──────── Supplied text ────────

Horcelie Sinda Wa Mbongo

Contemporary Art
Sotheby’s Institute of Art
Charity and Social Activism

Olamide Dada

Horcelie is an activist, campaigner and artist. Horcelie moved to the UK with her parents aged 9 after being raised in Kinshasa for the early part of her life. The move was difficult for Horcelie as she only spoke French and her native tongue upon arrival in the UK. A year later, her parents’ separation meant Horcelie had to move to a new primary school, an experience which further affected her ability to settle in. At the age of 11, Horcelie and her mother discovered that she was HIV positive from birth.

Horcelie had developed a passion for art at a young age, and remembers being commended for her work in primary school as the moment which fuelled her interest in the subject. Her interest developed further in Sixth Form when her art teacher was able to see potential in her work and encouraged Horcelie to apply to Central Saint Martins, a college no one in her class aspired to. With her teacher’s support, she was able to put together a portfolio and was eventually offered a one-year foundation course at the prestigious college in Fine Art painting. Horcelie enjoyed her experience at the college and used it as an opportunity to develop and learn more about her work. After completing the foundation year, she then went on to Chelsea College of Arts to study her BA in Fine Art.

However, during the second year of her degree, she found herself questioning her work and the opportunities available for her within the industry. That summer, she decided to volunteer with the International Citizenship Service in South Africa, which she viewed as a life-changing experience. Over a period of three months, she worked in schools with other volunteers, facilitating discussions around HIV/AIDS and sexual reproductive health. Returning, Horcelie was inspired to carry on her community work in the UK.

“It’s about taking courage… it’s part of my life and it’s time to take up the cross instead of wasting time blaming.”

Back at university, Horcelie began volunteering with an organisation called Youth Stop Aids. With the organisation, she went to events in Dundee, Leeds, Sheffield and London and shared her story whilst educating people on HIV/AIDs. During that time, she also enrolled herself in the Miss Congo UK beauty pageant, which she ended up winning. As the winner, Horcelie was able to speak at multiple charity events and do a lot of community work representing the pageant. However, Horcelie was forced to quit her role as pageant queen a few months later as she struggled to balance the commitments with studying for her finals and working two jobs.

──────── Material supplied ────────

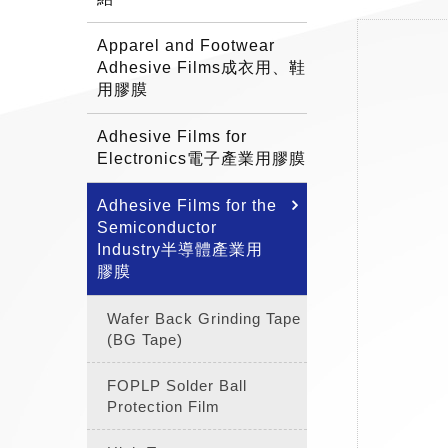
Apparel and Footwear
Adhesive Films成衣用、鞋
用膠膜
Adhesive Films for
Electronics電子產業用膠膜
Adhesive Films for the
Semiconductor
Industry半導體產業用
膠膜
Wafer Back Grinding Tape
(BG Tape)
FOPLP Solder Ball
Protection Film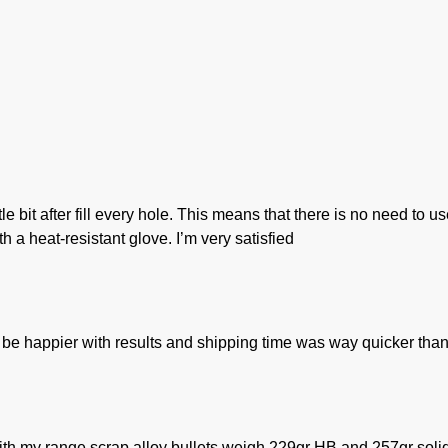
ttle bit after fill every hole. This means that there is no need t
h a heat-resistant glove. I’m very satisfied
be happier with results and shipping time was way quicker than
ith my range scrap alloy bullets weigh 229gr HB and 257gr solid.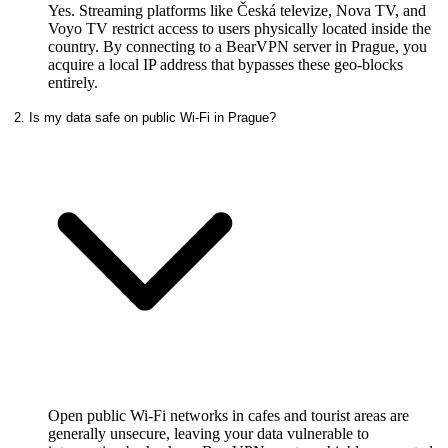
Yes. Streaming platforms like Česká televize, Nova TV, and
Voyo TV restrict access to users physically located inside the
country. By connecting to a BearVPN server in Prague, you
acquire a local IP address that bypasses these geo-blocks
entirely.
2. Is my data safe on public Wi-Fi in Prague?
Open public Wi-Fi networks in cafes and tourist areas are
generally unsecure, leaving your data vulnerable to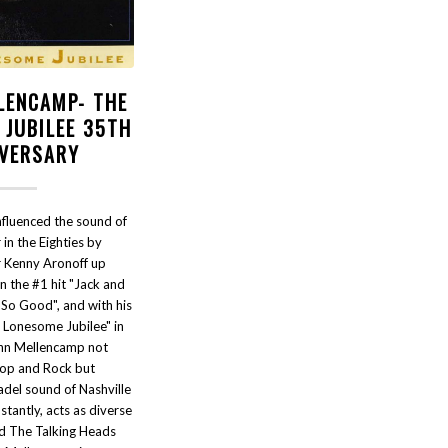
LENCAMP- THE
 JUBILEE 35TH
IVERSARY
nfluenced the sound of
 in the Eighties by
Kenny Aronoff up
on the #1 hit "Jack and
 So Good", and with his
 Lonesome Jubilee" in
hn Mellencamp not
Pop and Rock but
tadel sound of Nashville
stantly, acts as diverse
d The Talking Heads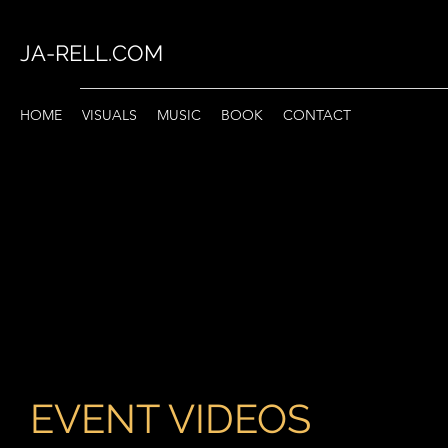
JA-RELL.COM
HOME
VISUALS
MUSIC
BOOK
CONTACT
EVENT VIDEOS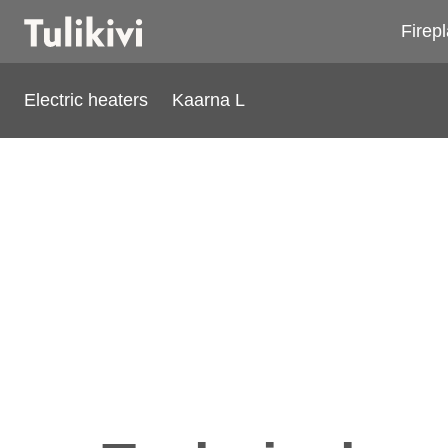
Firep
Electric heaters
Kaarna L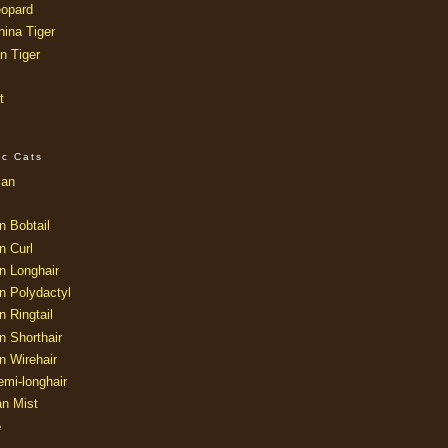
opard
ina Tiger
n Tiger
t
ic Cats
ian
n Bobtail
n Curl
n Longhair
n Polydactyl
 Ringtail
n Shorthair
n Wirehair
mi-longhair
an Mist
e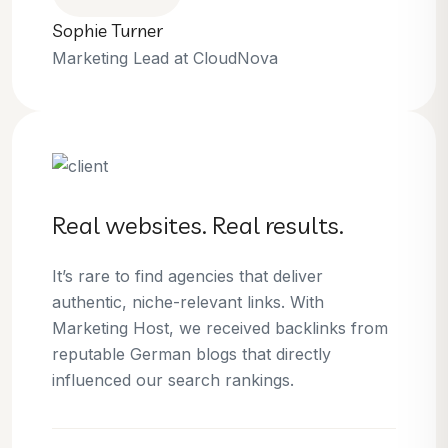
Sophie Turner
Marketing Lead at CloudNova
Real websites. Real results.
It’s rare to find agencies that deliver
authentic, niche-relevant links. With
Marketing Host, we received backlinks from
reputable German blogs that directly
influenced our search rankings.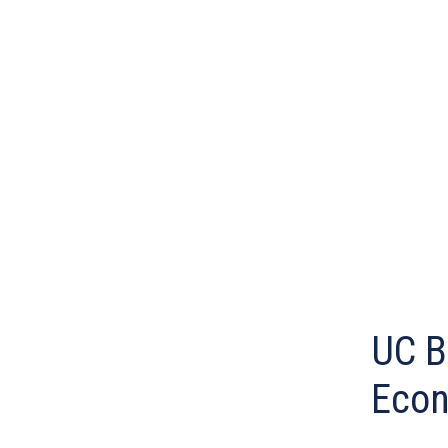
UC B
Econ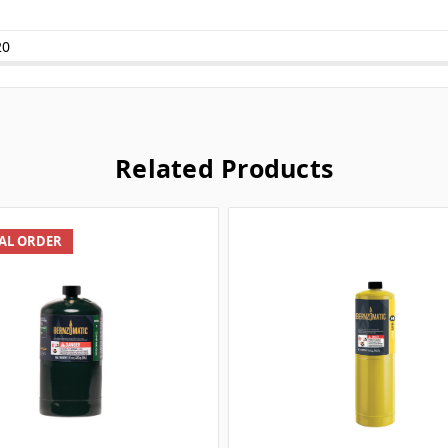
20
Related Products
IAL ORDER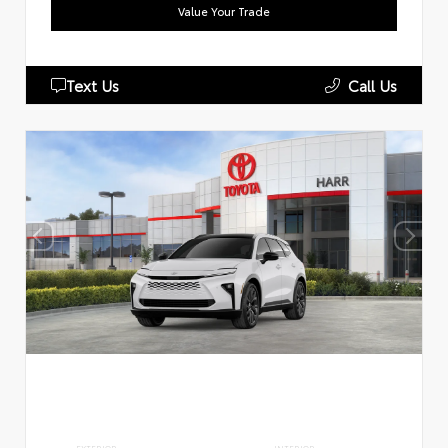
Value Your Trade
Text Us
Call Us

────────

Things to do:
1. In the profile of Horcelie Sinda Wa Mbongo, how long did her volunteer work with the International Citizenship Service in South Africa last?
2. Carry on the profile of Horcelie Sinda Wa Mbongo, picking up after its final sentence.

Answer list:
1. Three months.

2.
On completing her degree, Horcelie resumed her campaigning efforts and was able to travel to America with the Student Campaign Against Aids, speaking at universities in New York, Connecticut and Boston, including a keynote speech at Harvard University. A week later, Horcelie delivered a TedxTalk at Newcastle University where she spoke about her HIV/AIDs journey, artwork, Christian faith, spirituality and black identity. Later that year, Horcelie revisited South Africa to attend an AIDS conference, which inspired her to start her own campaign in her home nation of Congo.

When Horcelie came back to the UK, she fundraised £1500 and successfully planned and ran a one-month campaign in Congo alongside another volunteer in the summer of 2019. The campaign saw her visit hospitals, schools, orphanages and conferences to lead talks and panels on the issue of HIV/AIDs and sexual reproductive health. Horcelie estimates she spoke to around 500 people in that period. After that experience, Horcelie is in the process of setting up her own organisation called Lobiko ya Congo, meaning ‘a hope for Congo’, and running more campaigns in the region. Currently, she is fundraising £5000 and is planning to expand her team to around 5 volunteers, to support the running of a three-week campaign in Ghana, followed by a two-month campaign in Congo.

Horcelie is planning all this whilst completing her Master’s degree, which is partly funded through a £16,000 grant from the Sotheby’s Institute of Art due to her impressive performance at interview. Horcelie is also hoping to produce more of her artwork, which explores her Christian faith, spirituality and black identity, within the coming months.